> Your instructions:
Where an image occurs, skip it and print the rest of the records verbatim.

> Source information:
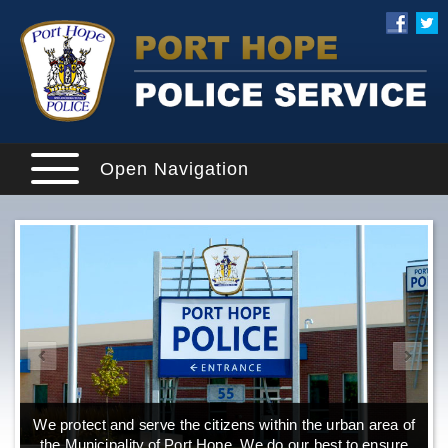
Open Navigation
We protect and serve the citizens within the urban area of
the Municipality of Port Hope. We do our best to ensure
o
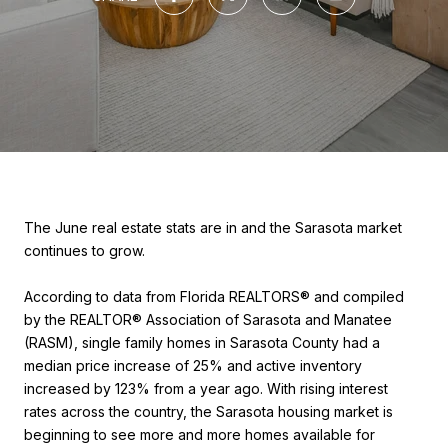
The June real estate stats are in and the Sarasota market
continues to grow.
According to data from Florida REALTORS® and compiled
by the REALTOR® Association of Sarasota and Manatee
(RASM), single family homes in Sarasota County had a
median price increase of 25% and active inventory
increased by 123% from a year ago. With rising interest
rates across the country, the Sarasota housing market is
beginning to see more and more homes available for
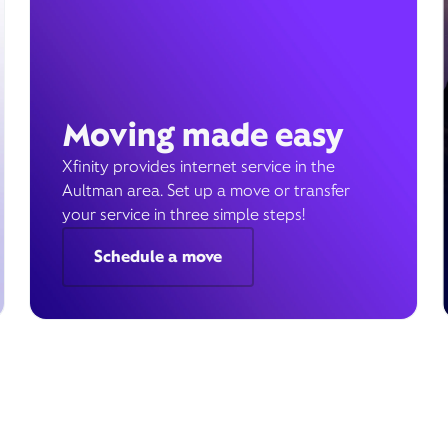
Moving made easy
Xfinity provides internet service in the
Aultman area. Set up a move or transfer
your service in three simple steps!
Schedule a move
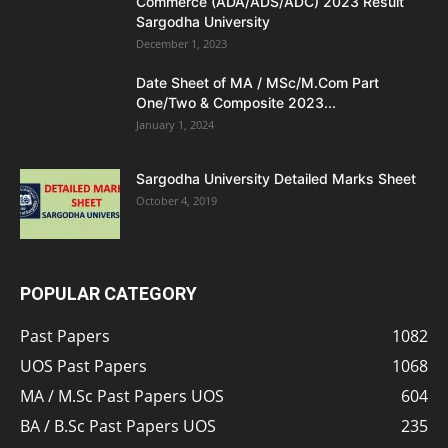
Commerce (ADA/ADS/ADC) 2023 Result
Sargodha University
December 1, 2023
Date Sheet of MA / MSc/M.Com Part
One/Two & Composite 2023...
January 1, 2024
Sargodha University Detailed Marks Sheet
October 4, 2019
POPULAR CATEGORY
Past Papers
1082
UOS Past Papers
1068
MA / M.Sc Past Papers UOS
604
BA / B.Sc Past Papers UOS
235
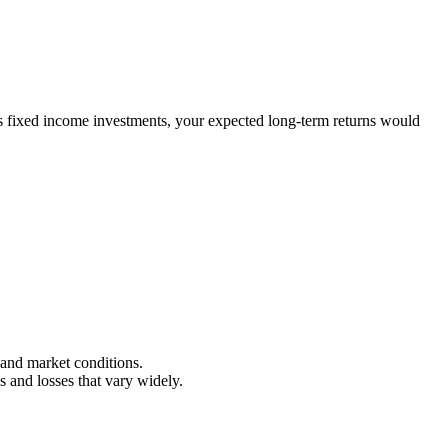
es fixed income investments, your expected long-term returns would
, and market conditions.
s and losses that vary widely.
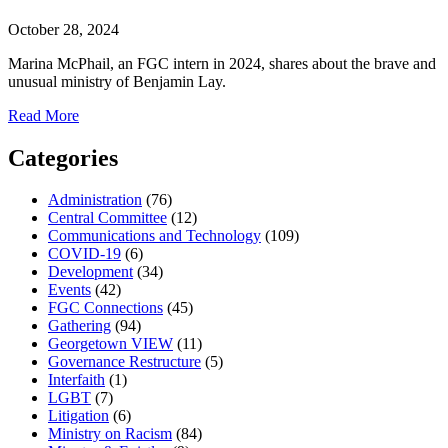
October 28, 2024
Marina McPhail, an FGC intern in 2024, shares about the brave and
unusual ministry of Benjamin Lay.
about
Read More
Quaker
Quietude:
Categories
A
simple
Administration
(76)
tool
Central Committee
(12)
for
Communications and Technology
(109)
finding
COVID-19
(6)
peace
Development
(34)
in
Events
(42)
the
FGC Connections
(45)
noise
Gathering
(94)
Georgetown VIEW
(11)
Governance Restructure
(5)
Interfaith
(1)
LGBT
(7)
Litigation
(6)
Ministry on Racism
(84)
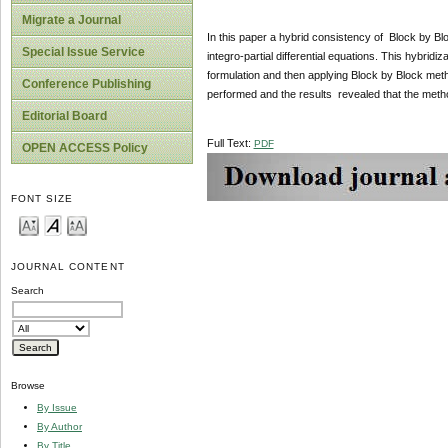
Migrate a Journal
In this paper a hybrid consistency of Block by Bl
Special Issue Service
integro-partial differential equations. This hybridi
formulation and then applying Block by Block met
Conference Publishing
performed and the results revealed that the metho
Editorial Board
Full Text:
PDF
OPEN ACCESS Policy
FONT SIZE
JOURNAL CONTENT
Search
Browse
By Issue
By Author
By Title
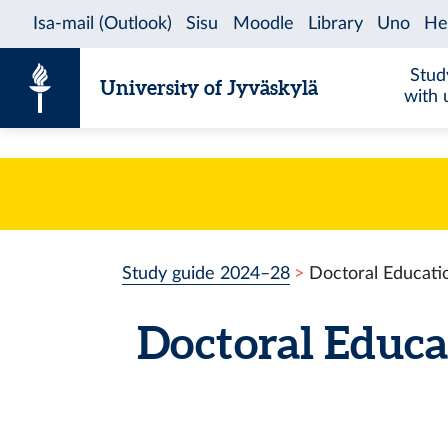
Skip to content
Stud
University of Jyväskylä
with 
Study guide 2024–28
Doctoral Educatio
Doctoral Educa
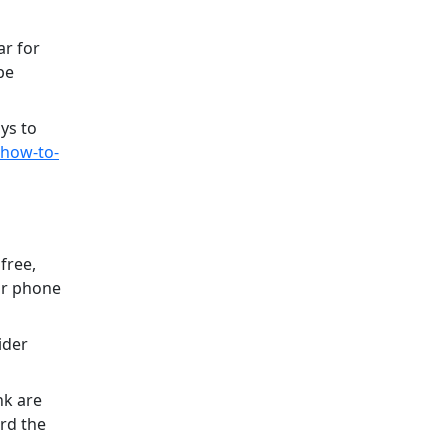
ar for
be
ys to
/how-to-
free,
r phone
ider
nk are
rd the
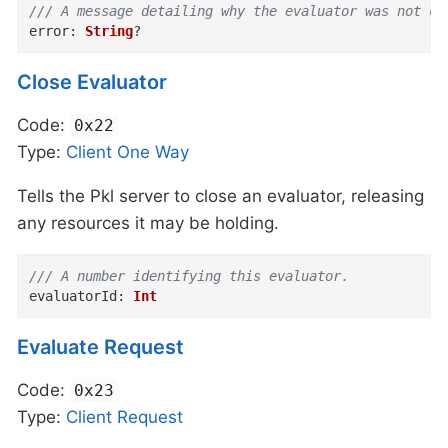
/// A message detailing why the evaluator was not cr
error
:
String
?
Close Evaluator
Code:
0x22
Type:
Client
One Way
Tells the Pkl server to close an evaluator, releasing
any resources it may be holding.
/// A number identifying this evaluator.
evaluatorId
:
Int
Evaluate Request
Code:
0x23
Type:
Client
Request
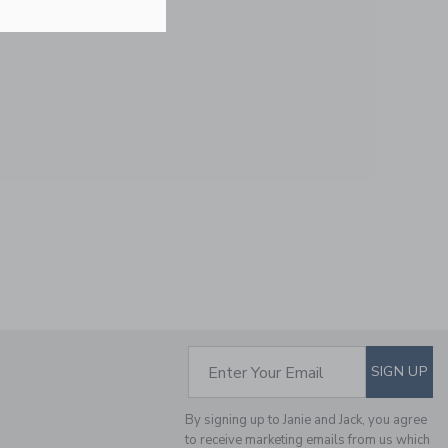
Free Shipping
NEW YORK BULLDOG
CAP
Price reduced from $
$28.00
$11.19
Includes Additional 20% Off
Free Shipping
SUBSCRIBE TO EM
Enter Your Email
SIGN UP
By signing up to Janie and Jack, you agree
to receive marketing emails from us which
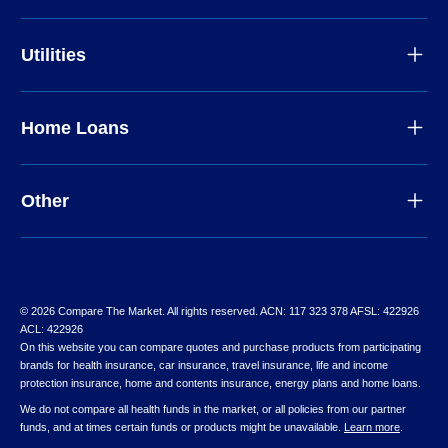
Utilities
Home Loans
Other
© 2026 Compare The Market. All rights reserved. ACN: 117 323 378 AFSL: 422926
ACL: 422926
On this website you can compare quotes and purchase products from participating
brands for health insurance, car insurance, travel insurance, life and income
protection insurance, home and contents insurance, energy plans and home loans.
We do not compare all health funds in the market, or all policies from our partner
funds, and at times certain funds or products might be unavailable.
Learn more
.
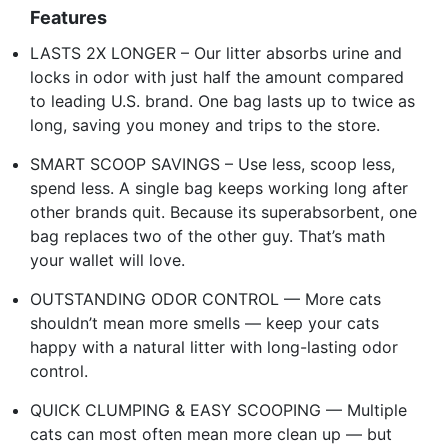
Features
LASTS 2X LONGER – Our litter absorbs urine and
locks in odor with just half the amount compared
to leading U.S. brand. One bag lasts up to twice as
long, saving you money and trips to the store.
SMART SCOOP SAVINGS – Use less, scoop less,
spend less. A single bag keeps working long after
other brands quit. Because its superabsorbent, one
bag replaces two of the other guy. That’s math
your wallet will love.
OUTSTANDING ODOR CONTROL — More cats
shouldn’t mean more smells — keep your cats
happy with a natural litter with long-lasting odor
control.
QUICK CLUMPING & EASY SCOOPING — Multiple
cats can most often mean more clean up — but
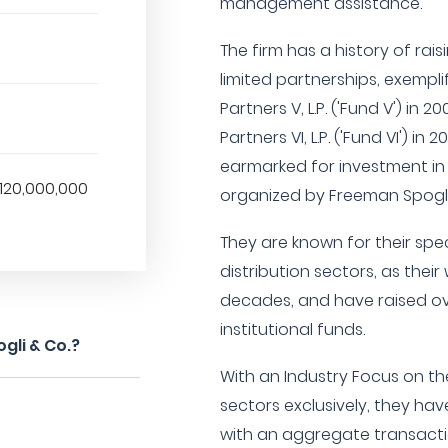
management assistance.
The firm has a history of rai
limited partnerships, exemplifi
Partners V, L.P. ('Fund V') in 
Partners VI, L.P. ('Fund VI') in
earmarked for investment in
120,000,000
organized by Freeman Spogli
They are known for their spe
distribution sectors, as their
decades, and have raised ove
institutional funds.
gli & Co.?
With an Industry Focus on t
sectors exclusively, they h
with an aggregate transactio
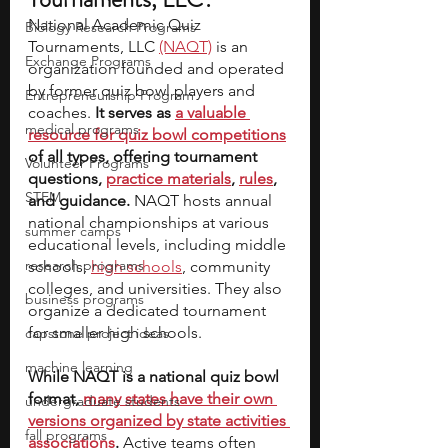
National Academic Quiz 
Biology Research Programs
Tournaments, LLC 
(NAQT)
 is an 
Exchange Programs
organization founded and operated 
by former quiz bowl players and 
Entrepreneurship Program
coaches. 
It serves as 
a valuable 
medical programs
resource for quiz bowl competitions
of all types, offering tournament 
Volunteer Programs
questions, 
practice materials
, 
rules
, 
STEM
and guidance.
 NAQT hosts annual 
national championships at various 
summer camps
educational levels, including middle 
research programs
schools, 
high schools
, community 
colleges, and universities. They also 
business programs
organize a dedicated tournament 
for smaller high schools. 
capstone project ideas
machine learning
While NAQT is a national quiz bowl 
format, 
many states have their own 
undergraduate students
versions organized by state activities 
fall programs
associations
.
 Active teams often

> Exercise result:
Open Navigation
We protect and serve the citizens within the urban area of
the Municipality of Port Hope. We do our best to ensure
o
The June real estate stats are in and the Sarasota market
continues to grow.
According to data from Florida REALTORS® and compiled
by the REALTOR® Association of Sarasota and Manatee
(RASM), single family homes in Sarasota County had a
median price increase of 25% and active inventory
increased by 123% from a year ago. With rising interest
rates across the country, the Sarasota housing market is
beginning to see more and more homes available for
Moving made easy
Xfinity provides internet service in the
Aultman area. Set up a move or transfer
your service in three simple steps!
Schedule a move
Commerce (ADA/ADS/ADC) 2023 Result
Sargodha University
December 1, 2023
Date Sheet of MA / MSc/M.Com Part
One/Two & Composite 2023...
January 1, 2024
Sargodha University Detailed Marks Sheet
October 4, 2019
POPULAR CATEGORY
Past Papers
1082
UOS Past Papers
1068
MA / M.Sc Past Papers UOS
604
BA / B.Sc Past Papers UOS
235
es fixed income investments, your expected long-term returns would
, and market conditions.
s and losses that vary widely.
October 28, 2024
Marina McPhail, an FGC intern in 2024, shares about the brave and
unusual ministry of Benjamin Lay.
about
Read More
Quaker
Quietude:
Categories
A
simple
Administration
(76)
tool
Central Committee
(12)
for
Communications and Technology
(109)
finding
COVID-19
(6)
peace
Development
(34)
in
Events
(42)
the
FGC Connections
(45)
noise
Gathering
(94)
Georgetown VIEW
(11)
Governance Restructure
(5)
Interfaith
(1)
LGBT
(7)
Litigation
(6)
Ministry on Racism
(84)
Migrate a Journal
In this paper a hybrid consistency of Block by Bl
Special Issue Service
integro-partial differential equations. This hybridi
formulation and then applying Block by Block met
Conference Publishing
performed and the results revealed that the metho
Editorial Board
Full Text:
PDF
OPEN ACCESS Policy
FONT SIZE
JOURNAL CONTENT
Search
Browse
By Issue
By Author
By Title
Skip to content
Stud
University of Jyväskylä
with 
Study guide 2024–28
Doctoral Educatio
Doctoral Educa
ar for
be
ys to
/how-to-
free,
r phone
ider
nk are
rd the
/// A message detailing why the evaluator was not cr
error
:
String
?
Close Evaluator
Code:
0x22
Type:
Client
One Way
Tells the Pkl server to close an evaluator, releasing
any resources it may be holding.
/// A number identifying this evaluator.
evaluatorId
:
Int
Evaluate Request
Code:
0x23
Type:
Client
Request
Free Shipping
NEW YORK BULLDOG
CAP
Price reduced from $
$28.00
$11.19
Includes Additional 20% Off
Free Shipping
SUBSCRIBE TO EM
Enter Your Email
SIGN UP
By signing up to Janie and Jack, you agree
to receive marketing emails from us which
Utilities
Home Loans
Other
© 2026 Compare The Market. All rights reserved. ACN: 117 323 378 AFSL: 422926
ACL: 422926
On this website you can compare quotes and purchase products from participating
brands for health insurance, car insurance, travel insurance, life and income
protection insurance, home and contents insurance, energy plans and home loans.
We do not compare all health funds in the market, or all policies from our partner
funds, and at times certain funds or products might be unavailable.
Learn more
.
Features
LASTS 2X LONGER – Our litter absorbs urine and
locks in odor with just half the amount compared
to leading U.S. brand. One bag lasts up to twice as
long, saving you money and trips to the store.
SMART SCOOP SAVINGS – Use less, scoop less,
spend less. A single bag keeps working long after
other brands quit. Because its superabsorbent, one
bag replaces two of the other guy. That’s math
your wallet will love.
OUTSTANDING ODOR CONTROL — More cats
shouldn’t mean more smells — keep your cats
happy with a natural litter with long-lasting odor
control.
QUICK CLUMPING & EASY SCOOPING — Multiple
cats can most often mean more clean up — but
management assistance.
The firm has a history of rai
limited partnerships, exemplifi
Partners V, L.P. ('Fund V') in 
Partners VI, L.P. ('Fund VI') in
earmarked for investment in
120,000,000
organized by Freeman Spogli
They are known for their spe
distribution sectors, as their
decades, and have raised ove
institutional funds.
gli & Co.?
With an Industry Focus on t
sectors exclusively, they h
with an aggregate transactio
National Academic Quiz 
Biology Research Programs
Tournaments, LLC 
(NAQT)
 is an 
Exchange Programs
organization founded and operated 
by former quiz bowl players and 
Entrepreneurship Program
coaches. 
It serves as 
a valuable 
medical programs
resource for quiz bowl competitions
of all types, offering tournament 
Volunteer Programs
questions, 
practice materials
, 
rules
, 
STEM
and guidance.
 NAQT hosts annual 
national championships at various 
summer camps
educational levels, including middle 
research programs
schools, 
high schools
, community 
colleges, and universities. They also 
business programs
organize a dedicated tournament 
for smaller high schools. 
capstone project ideas
machine learning
While NAQT is a national quiz bowl 
format, 
many states have their own 
undergraduate students
versions organized by state activities 
fall programs
associations
.
 Active teams often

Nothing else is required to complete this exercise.